TASK TO CARRY OUT:
Return the data below exactly, minus the pictures.
+===+
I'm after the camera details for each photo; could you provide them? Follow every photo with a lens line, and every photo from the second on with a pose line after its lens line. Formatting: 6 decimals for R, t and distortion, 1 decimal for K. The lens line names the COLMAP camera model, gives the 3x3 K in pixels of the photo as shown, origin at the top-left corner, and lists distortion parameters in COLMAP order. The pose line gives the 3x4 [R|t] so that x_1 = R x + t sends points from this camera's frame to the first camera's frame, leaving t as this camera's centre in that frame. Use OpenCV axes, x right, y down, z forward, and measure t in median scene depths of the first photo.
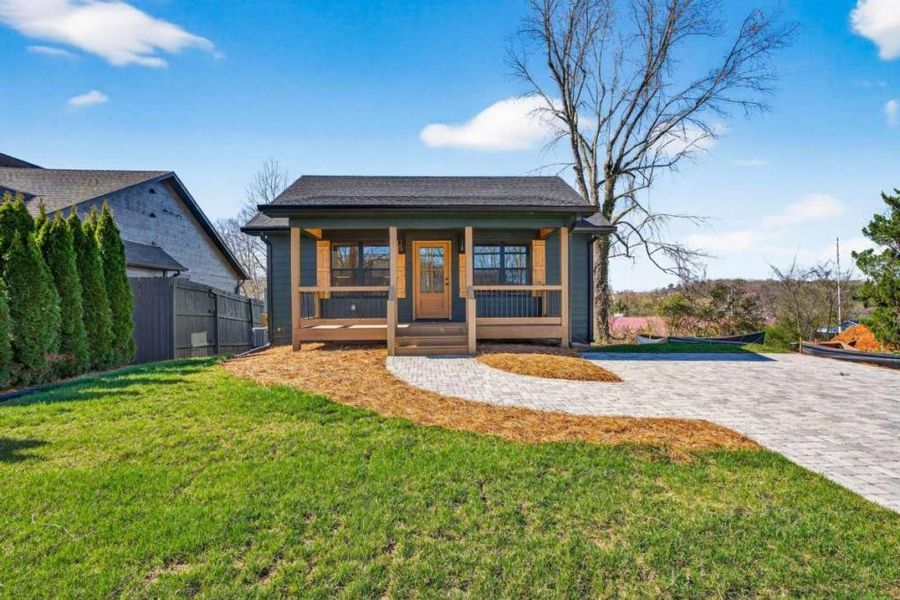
lens RADIAL K [[410.4, 0, 452.0], [0, 410.4, 295.9], [0, 0, 1]] dist [-0.003088, -0.000023]
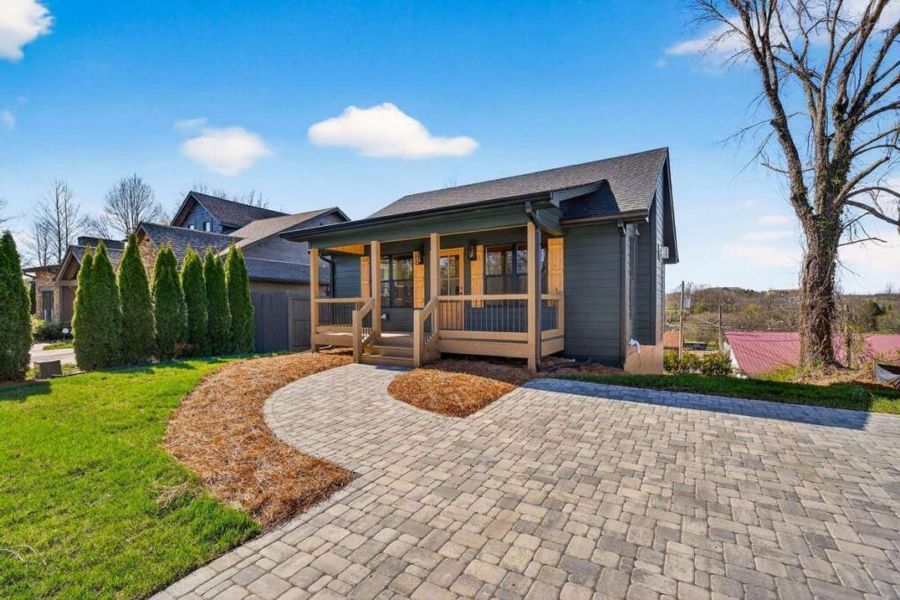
lens RADIAL K [[409.6, 0, 449.1], [0, 409.6, 315.2], [0, 0, 1]] dist [-0.003242, -0.000239]
pose [[0.824021, 0.014613, -0.566371, 0.510378], [0.003439, 0.999520, 0.030792, -0.008032], [0.566549, -0.027321, 0.823575, 0.202930]]
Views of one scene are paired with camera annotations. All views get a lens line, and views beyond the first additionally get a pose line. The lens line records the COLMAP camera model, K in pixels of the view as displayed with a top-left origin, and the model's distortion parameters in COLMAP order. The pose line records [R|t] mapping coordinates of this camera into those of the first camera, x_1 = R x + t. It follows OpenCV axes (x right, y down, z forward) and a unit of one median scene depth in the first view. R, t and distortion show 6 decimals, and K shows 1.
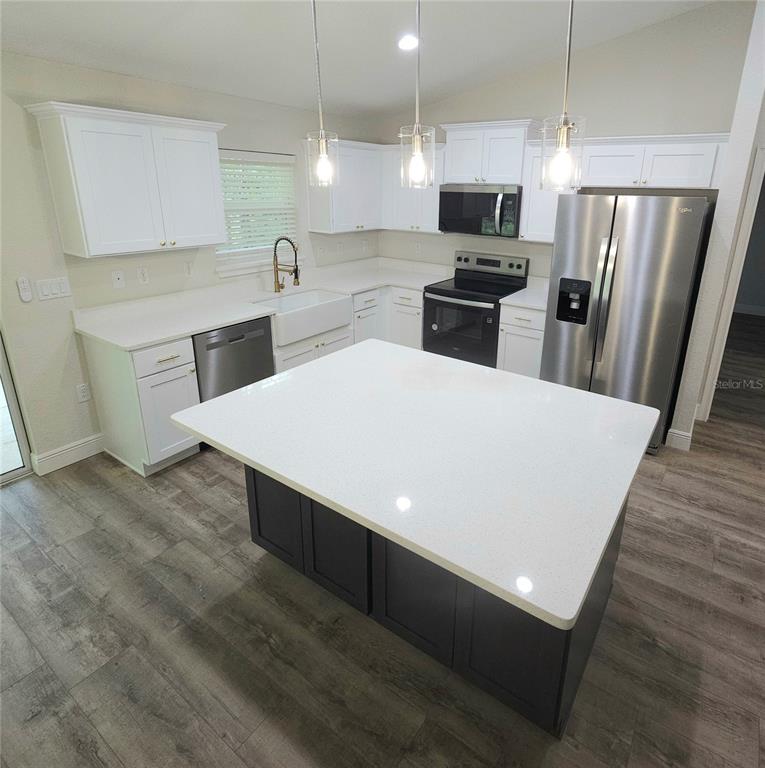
+===+
WRITTEN RESPONSE:
I'm after the camera details for each photo; could you provide them? Follow every photo with a lens line, and every photo from the second on with a pose line after its lens line. Formatting: 6 decimals for R, t and distortion, 1 decimal for K. The lens line names the COLMAP camera model, gives the 3x3 K in pixels of the photo as shown, origin at the top-left corner, and lists distortion parameters in COLMAP order. The pose line gives the 3x4 [R|t] so that x_1 = R x + t sends points from this camera's frame to the first camera's frame, leaving t as this camera's centre in that frame. Use OpenCV axes, x right, y down, z forward, and measure t in median scene depths of the first photo.
lens RADIAL K [[410.4, 0, 452.0], [0, 410.4, 295.9], [0, 0, 1]] dist [-0.003088, -0.000023]
lens RADIAL K [[409.6, 0, 449.1], [0, 409.6, 315.2], [0, 0, 1]] dist [-0.003242, -0.000239]
pose [[0.824021, 0.014613, -0.566371, 0.510378], [0.003439, 0.999520, 0.030792, -0.008032], [0.566549, -0.027321, 0.823575, 0.202930]]
Views of one scene are paired with camera annotations. All views get a lens line, and views beyond the first additionally get a pose line. The lens line records the COLMAP camera model, K in pixels of the view as displayed with a top-left origin, and the model's distortion parameters in COLMAP order. The pose line records [R|t] mapping coordinates of this camera into those of the first camera, x_1 = R x + t. It follows OpenCV axes (x right, y down, z forward) and a unit of one median scene depth in the first view. R, t and distortion show 6 decimals, and K shows 1.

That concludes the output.